Cairo shrugged. “I don’t know. He’s cute. Pretty preppy-looking. Straitlaced, but he’s got a sweet smile.”
“Dark hair?” Beth made herself ask, even though her throat tried to close over the words.
“No, not dark. Sort of gold. Not super blond. Why?”
“Just… We…” All that blood pounding in her brain was doing her no good at all. She couldn’t think. She couldn’t even feel. Her body had gone numb. “No reason,” she managed.
“Are you okay, Beth?” Cairo started to reach for her, but Beth backed away.
“I’m fine. I just…I’m not feeling well. Are you still willing to cover for me for an hour? I think I’d better head home.”
“Of course, but…”
Beth rushed back into her office to grab her purse and her phone. She shut down her computer and cleared the history, not quite sure why—all she knew was that she felt ashamed. Ashamed because she’d been tricked. Made a fool of. And, my God, that was an awful, familiar feeling she hadn’t had to deal with in years.
She started hearing the words in her head that she’d absorbed over years of studying sexuality and women’s history. Someone else can’t bring you shame. Shame means you did something wrong. You did nothing wrong. But how else was she supposed to feel after being tricked and lied to?
Tears sprang to her eyes, but she growled her frustration as she blinked them back.
She wasn’t seventeen this time. She didn’t have to simply sit quietly and take it. This time, she’d confront it head-on, and give the shame to the one who deserved it.
When she stalked out of the office, Cairo was helping a customer, dusting a sample of honey body powder on the woman’s arm, but she looked up with concern in her eyes as Beth passed.

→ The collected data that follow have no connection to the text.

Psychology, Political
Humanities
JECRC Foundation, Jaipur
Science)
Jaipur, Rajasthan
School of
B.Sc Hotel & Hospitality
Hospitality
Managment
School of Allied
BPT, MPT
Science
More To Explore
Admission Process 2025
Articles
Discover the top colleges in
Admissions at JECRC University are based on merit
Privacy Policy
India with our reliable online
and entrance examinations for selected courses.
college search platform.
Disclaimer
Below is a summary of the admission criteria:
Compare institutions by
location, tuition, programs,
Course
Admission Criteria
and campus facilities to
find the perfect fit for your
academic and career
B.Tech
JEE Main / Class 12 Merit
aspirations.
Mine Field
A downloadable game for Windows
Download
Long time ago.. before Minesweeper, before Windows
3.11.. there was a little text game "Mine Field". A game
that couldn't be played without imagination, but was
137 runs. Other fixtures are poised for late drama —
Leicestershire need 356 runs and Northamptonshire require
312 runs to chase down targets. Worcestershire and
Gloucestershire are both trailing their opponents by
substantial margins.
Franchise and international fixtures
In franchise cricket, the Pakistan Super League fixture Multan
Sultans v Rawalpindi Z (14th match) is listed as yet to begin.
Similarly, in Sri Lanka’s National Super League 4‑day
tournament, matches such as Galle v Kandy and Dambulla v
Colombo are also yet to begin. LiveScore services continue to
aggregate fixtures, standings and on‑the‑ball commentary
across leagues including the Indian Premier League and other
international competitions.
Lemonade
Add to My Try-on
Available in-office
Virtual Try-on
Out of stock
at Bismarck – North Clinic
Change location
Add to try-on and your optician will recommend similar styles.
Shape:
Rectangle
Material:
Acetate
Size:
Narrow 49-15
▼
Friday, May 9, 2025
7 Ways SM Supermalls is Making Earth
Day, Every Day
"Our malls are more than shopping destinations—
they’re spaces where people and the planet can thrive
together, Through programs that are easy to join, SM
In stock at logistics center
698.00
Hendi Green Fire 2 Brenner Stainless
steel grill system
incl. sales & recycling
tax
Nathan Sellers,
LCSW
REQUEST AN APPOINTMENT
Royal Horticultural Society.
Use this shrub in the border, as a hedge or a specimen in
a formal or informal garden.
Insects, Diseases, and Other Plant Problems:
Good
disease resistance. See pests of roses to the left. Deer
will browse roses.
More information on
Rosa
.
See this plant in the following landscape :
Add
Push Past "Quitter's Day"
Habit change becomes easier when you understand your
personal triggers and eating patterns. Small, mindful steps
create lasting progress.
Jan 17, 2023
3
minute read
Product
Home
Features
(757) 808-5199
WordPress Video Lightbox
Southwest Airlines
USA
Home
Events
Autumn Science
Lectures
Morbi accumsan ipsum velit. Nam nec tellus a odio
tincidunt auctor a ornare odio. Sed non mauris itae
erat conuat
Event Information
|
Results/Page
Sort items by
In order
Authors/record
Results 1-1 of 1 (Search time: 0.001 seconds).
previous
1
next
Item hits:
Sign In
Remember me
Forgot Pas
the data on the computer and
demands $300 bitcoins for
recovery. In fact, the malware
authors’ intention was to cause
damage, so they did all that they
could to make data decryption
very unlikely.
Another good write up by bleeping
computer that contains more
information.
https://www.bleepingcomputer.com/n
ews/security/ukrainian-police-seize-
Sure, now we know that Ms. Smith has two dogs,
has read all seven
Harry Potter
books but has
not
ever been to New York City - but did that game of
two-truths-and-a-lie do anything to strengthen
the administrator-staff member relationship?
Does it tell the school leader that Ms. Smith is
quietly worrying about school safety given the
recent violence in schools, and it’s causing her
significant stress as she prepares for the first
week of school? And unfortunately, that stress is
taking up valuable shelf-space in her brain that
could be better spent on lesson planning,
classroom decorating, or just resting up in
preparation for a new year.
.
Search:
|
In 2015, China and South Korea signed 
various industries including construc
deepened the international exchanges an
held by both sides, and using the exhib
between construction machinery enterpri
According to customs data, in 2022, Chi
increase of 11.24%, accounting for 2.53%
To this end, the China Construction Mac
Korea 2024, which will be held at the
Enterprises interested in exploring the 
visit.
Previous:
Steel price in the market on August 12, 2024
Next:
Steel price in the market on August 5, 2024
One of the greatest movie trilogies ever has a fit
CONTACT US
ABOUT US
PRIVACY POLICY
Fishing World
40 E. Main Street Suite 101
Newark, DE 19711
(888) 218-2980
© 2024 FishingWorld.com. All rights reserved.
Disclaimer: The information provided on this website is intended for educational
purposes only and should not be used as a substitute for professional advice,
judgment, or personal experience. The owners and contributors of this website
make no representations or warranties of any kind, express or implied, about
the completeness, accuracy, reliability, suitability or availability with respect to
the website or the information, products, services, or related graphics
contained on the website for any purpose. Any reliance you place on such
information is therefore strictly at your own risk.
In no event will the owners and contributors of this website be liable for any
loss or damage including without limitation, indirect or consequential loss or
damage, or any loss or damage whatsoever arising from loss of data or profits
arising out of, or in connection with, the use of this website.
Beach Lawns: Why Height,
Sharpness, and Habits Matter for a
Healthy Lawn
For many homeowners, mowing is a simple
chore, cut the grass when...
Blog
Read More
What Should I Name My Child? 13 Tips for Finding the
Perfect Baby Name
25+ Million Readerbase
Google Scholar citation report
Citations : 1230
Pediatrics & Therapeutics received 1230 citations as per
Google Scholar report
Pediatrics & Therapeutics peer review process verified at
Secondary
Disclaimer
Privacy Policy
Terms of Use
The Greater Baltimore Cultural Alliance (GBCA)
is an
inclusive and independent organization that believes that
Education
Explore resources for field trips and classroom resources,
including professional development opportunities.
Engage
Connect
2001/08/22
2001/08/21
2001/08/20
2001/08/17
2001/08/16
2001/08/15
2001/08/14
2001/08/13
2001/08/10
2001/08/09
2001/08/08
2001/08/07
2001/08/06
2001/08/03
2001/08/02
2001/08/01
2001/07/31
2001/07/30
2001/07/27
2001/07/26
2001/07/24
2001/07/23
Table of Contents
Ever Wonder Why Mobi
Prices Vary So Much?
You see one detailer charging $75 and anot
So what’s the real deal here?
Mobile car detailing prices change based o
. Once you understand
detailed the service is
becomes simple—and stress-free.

Beth watched the customer bring her arm up and tentatively touch her tongue to her wrist. The sight would have made Beth smile on any other day, but today she simply watched in blank confusion.
Her body was still numb, her head still beating like a pulse. It occurred to her that she probably shouldn’t drive, but she pushed through the doors and headed straight to her new cherry-red Nissan 370Z. The engine roared to life with the barest turn of the key. She’d purchased it for herself five months before, because she’d wanted it, and she was trying to train herself to take what she wanted. Though right now all she wanted to do was kill someone. Someone whose name she didn’t even know.
The shock of it hit her again, and she gasped in a breath to try to stop the dizziness. She was in a car on a public street. She couldn’t indulge the black spots dancing at the edge of her vision. She took another breath, and another. And even though her whole skull still thumped with every beat of her pulse, her vision cleared, and the closer she got to the brewery, the calmer she felt. Not less furious, but more. Angry in a focused way.
When she pulled into the brewery lot, she shut off the engine, got out of the car and quietly shut the door.
Her heels ground sand against asphalt as she walked. She watched her own hand curl around the door handle as she opened it, as if her fingers had nothing to do with her.